▶ _Brano scelto_
▬▬▬

Si è trattato in effetti di un’operazione a vasto raggio coordinata dalla Direzione Distrettuale Antimafia di Trento che ha avuto come obiettivo lo smantellamento di un’organizzazione che, a giudizio degli inquirenti, che sono partiti dalle rivelazioni di un pentito e che hanno lavorato sottotraccia per diversi mesi, era dedita principalmente allo spaccio di stupefacenti e in particolare di cocaina, ma non disdegnava di occuparsi anche di estorsioni e di traffico d’armi.

Sin qui le notizie diffuse dagli investigatori e dai magistrati che hanno precisato come le indagini potrebbero avere ulteriori sviluppi, mentre ovviamente l’intera inchiesta attende di passare al vaglio della magistratura giudicante. La vicenda, nel suo complesso, merita però qualche notazione a margine.

▬▬▬

▶ _Cosa fare_
Prosegui il brano sull'operazione antimafia coordinata da Trento a partire dal punto in cui si interrompe. Le righe riportate qui non hanno alcun ruolo in questo lavoro.

▬▬▬

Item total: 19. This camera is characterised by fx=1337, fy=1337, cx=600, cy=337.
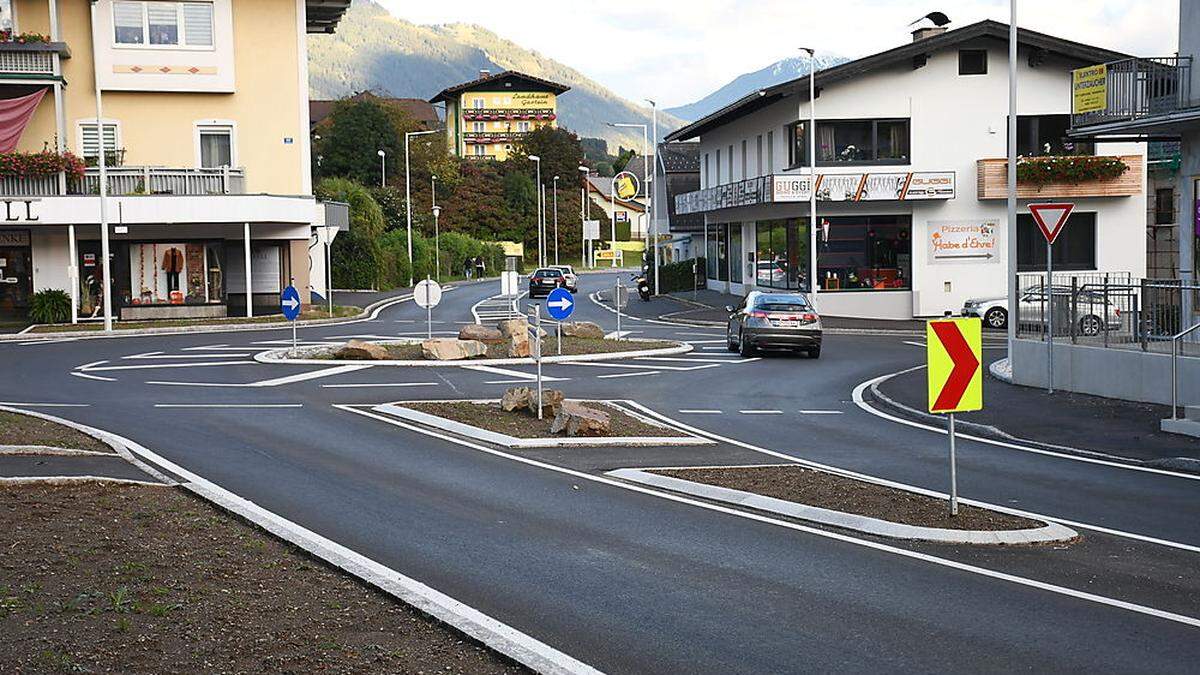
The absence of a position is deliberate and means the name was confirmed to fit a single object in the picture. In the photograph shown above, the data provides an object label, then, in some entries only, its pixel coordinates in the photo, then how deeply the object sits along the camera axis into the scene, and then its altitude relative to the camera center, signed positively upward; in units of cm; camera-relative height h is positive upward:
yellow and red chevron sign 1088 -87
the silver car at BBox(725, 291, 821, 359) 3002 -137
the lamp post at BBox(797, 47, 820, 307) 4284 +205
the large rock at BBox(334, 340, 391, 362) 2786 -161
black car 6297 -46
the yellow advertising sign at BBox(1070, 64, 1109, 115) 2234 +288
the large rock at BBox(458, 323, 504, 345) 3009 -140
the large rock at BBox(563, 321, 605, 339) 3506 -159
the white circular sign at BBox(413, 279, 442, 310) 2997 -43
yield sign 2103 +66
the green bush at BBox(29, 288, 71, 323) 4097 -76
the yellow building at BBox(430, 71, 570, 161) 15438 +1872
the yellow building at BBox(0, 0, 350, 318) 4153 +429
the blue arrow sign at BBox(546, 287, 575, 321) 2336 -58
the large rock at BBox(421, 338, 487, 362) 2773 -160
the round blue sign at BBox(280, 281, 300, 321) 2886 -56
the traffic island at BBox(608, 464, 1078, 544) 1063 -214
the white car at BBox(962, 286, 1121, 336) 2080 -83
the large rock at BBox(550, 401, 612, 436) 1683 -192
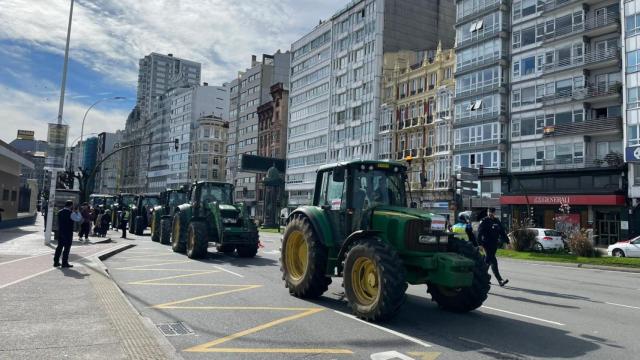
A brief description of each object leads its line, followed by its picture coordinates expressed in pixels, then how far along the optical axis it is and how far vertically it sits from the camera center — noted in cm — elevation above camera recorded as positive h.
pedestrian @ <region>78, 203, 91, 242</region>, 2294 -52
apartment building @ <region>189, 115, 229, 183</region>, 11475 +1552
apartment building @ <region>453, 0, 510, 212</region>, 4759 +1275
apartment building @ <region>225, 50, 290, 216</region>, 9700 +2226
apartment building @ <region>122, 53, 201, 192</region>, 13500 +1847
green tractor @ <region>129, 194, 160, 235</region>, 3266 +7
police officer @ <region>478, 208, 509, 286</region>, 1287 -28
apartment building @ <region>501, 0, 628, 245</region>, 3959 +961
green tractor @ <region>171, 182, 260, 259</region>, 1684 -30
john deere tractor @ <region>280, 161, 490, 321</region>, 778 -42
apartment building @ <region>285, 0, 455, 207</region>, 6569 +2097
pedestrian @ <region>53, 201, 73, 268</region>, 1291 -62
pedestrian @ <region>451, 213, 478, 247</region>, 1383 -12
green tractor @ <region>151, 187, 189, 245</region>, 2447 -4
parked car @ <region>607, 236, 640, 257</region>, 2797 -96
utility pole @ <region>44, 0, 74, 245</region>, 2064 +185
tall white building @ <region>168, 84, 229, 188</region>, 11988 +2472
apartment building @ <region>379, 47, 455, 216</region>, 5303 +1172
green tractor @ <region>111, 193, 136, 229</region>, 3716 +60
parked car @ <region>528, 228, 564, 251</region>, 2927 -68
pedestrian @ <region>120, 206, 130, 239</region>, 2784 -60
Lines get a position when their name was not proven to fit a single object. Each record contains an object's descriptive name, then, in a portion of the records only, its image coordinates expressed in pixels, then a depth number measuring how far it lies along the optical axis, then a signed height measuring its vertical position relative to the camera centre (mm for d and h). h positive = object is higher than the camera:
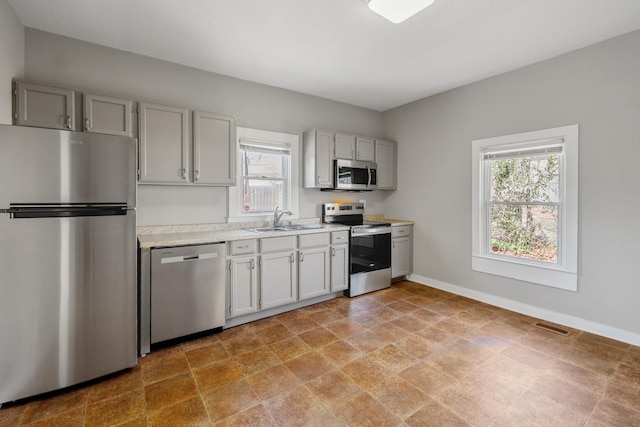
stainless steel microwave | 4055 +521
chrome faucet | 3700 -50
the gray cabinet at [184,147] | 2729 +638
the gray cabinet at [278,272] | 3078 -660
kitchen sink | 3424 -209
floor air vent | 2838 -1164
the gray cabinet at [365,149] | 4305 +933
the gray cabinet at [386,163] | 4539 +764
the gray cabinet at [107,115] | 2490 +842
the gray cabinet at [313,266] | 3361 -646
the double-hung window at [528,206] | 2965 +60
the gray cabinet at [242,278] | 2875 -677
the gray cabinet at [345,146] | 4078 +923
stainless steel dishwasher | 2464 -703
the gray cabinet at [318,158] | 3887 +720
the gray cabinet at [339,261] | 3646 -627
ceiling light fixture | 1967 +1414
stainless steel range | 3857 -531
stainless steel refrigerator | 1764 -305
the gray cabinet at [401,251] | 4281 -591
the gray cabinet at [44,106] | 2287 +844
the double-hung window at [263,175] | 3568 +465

▬▬▬

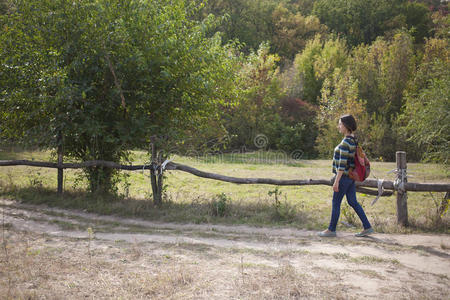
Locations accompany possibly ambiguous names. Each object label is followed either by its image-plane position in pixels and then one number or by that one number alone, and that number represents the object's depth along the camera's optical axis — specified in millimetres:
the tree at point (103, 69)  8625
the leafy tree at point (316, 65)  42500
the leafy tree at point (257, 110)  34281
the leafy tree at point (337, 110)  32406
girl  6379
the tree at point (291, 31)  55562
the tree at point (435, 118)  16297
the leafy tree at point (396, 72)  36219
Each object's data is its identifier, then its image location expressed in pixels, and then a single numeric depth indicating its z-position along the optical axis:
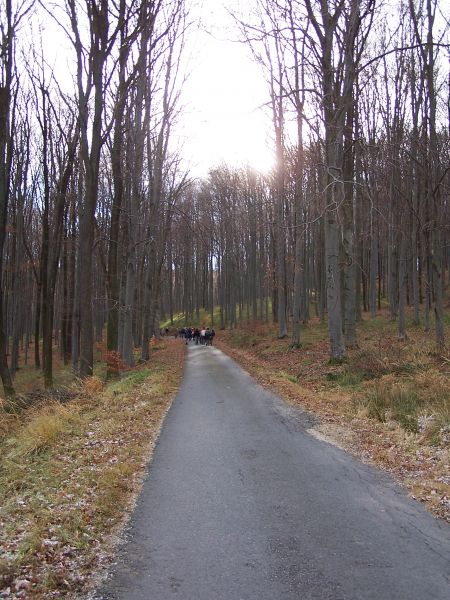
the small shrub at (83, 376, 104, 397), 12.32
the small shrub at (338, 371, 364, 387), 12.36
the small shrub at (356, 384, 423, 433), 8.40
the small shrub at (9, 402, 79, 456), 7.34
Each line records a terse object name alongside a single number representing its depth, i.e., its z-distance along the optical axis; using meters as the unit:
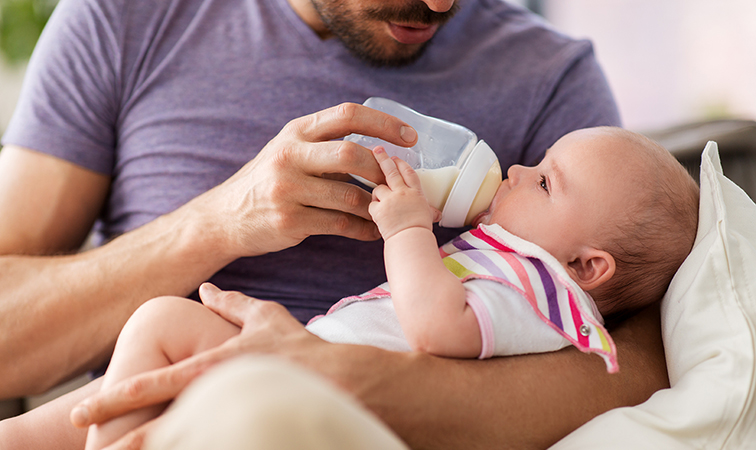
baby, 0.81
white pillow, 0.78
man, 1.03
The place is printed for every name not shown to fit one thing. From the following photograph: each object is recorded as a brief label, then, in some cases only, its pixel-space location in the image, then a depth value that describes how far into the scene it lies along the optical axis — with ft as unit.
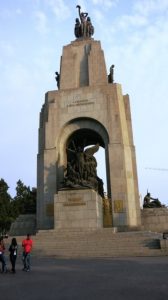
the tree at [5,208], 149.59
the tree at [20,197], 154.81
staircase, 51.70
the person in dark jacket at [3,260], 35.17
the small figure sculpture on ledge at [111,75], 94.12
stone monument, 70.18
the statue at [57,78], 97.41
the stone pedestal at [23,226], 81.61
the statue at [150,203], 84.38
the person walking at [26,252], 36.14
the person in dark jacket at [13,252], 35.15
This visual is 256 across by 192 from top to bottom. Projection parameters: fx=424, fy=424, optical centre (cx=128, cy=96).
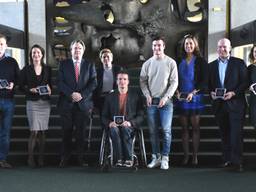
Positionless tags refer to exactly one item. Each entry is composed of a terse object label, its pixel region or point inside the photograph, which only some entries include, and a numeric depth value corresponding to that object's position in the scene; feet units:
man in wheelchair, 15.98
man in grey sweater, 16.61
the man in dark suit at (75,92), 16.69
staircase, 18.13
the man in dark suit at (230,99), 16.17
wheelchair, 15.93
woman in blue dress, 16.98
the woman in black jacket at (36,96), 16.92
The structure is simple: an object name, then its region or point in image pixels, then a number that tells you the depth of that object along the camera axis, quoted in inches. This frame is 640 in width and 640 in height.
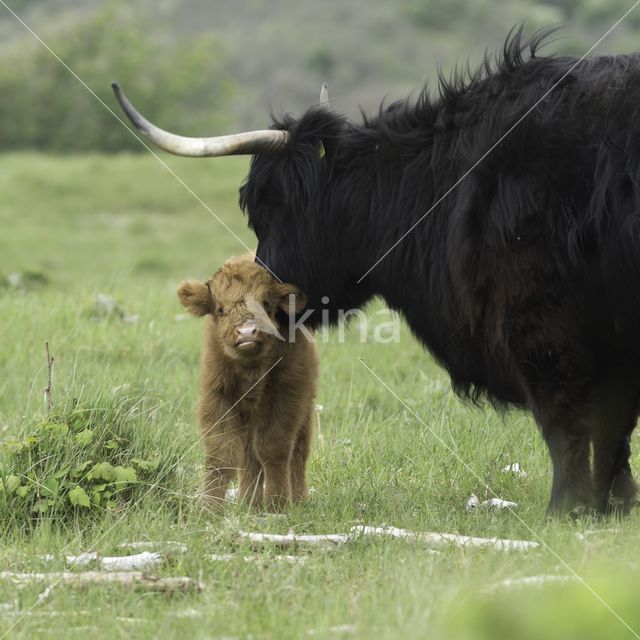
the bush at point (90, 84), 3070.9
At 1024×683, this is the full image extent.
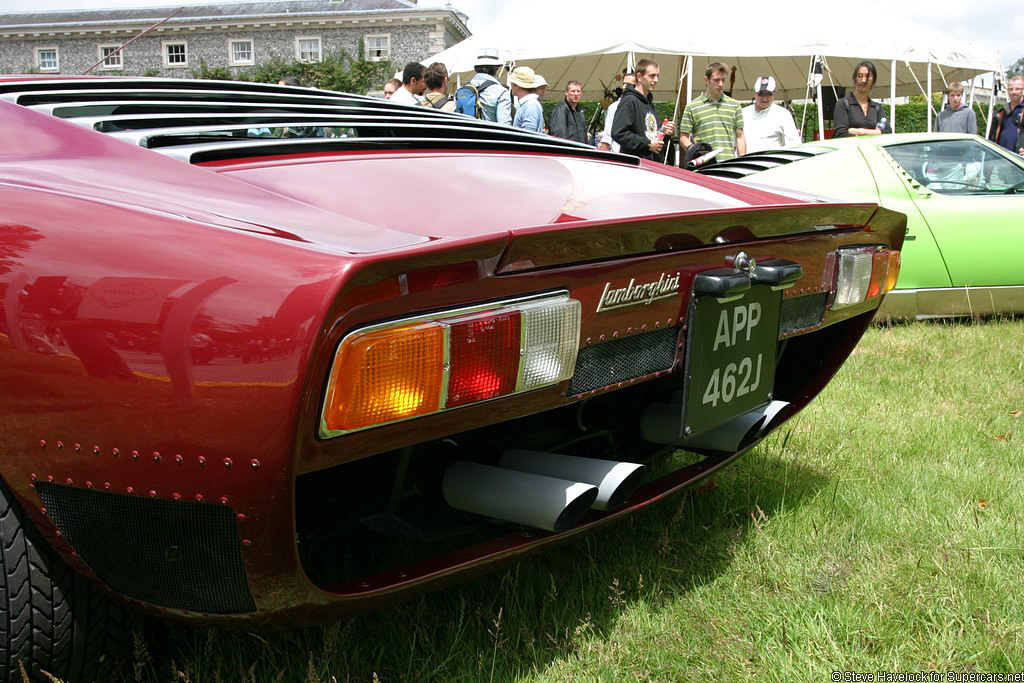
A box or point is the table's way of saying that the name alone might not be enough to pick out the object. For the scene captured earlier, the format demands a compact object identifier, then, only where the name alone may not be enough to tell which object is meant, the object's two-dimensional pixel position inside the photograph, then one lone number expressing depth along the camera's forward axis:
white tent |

▬▬▬

▶ _Risultato dell'esercizio_
C’è da dire innanzitutto che appare abbastanza ingiustificato lo stupore con il quale la notizia è stata accolta, accompagnato da affermazioni come quella secondo cui l’operazione di polizia avrebbe svelato per la prima volta il radicamento dell’organizzazione malavitosa di origini calabresi nella regione Trentino Alto Adige.

Nulla di più inesatto.

La storia degli insediamenti mafiosi della ‘ndrangheta soprattutto a Bolzano risale ancora alla seconda metà del secolo scorso. In particolare tra gli anni 80 e 90 una serie di operazioni di polizia portarono alla scoperta di un milieu malavitoso di vastissime proporzioni, anche allora dedito al traffico e allo spaccio di sostanze stupefacenti. Si trattava all’epoca di eroina, visto che la cocaina non era ancora divenuta primario bene di consumo per i tossicodipendenti.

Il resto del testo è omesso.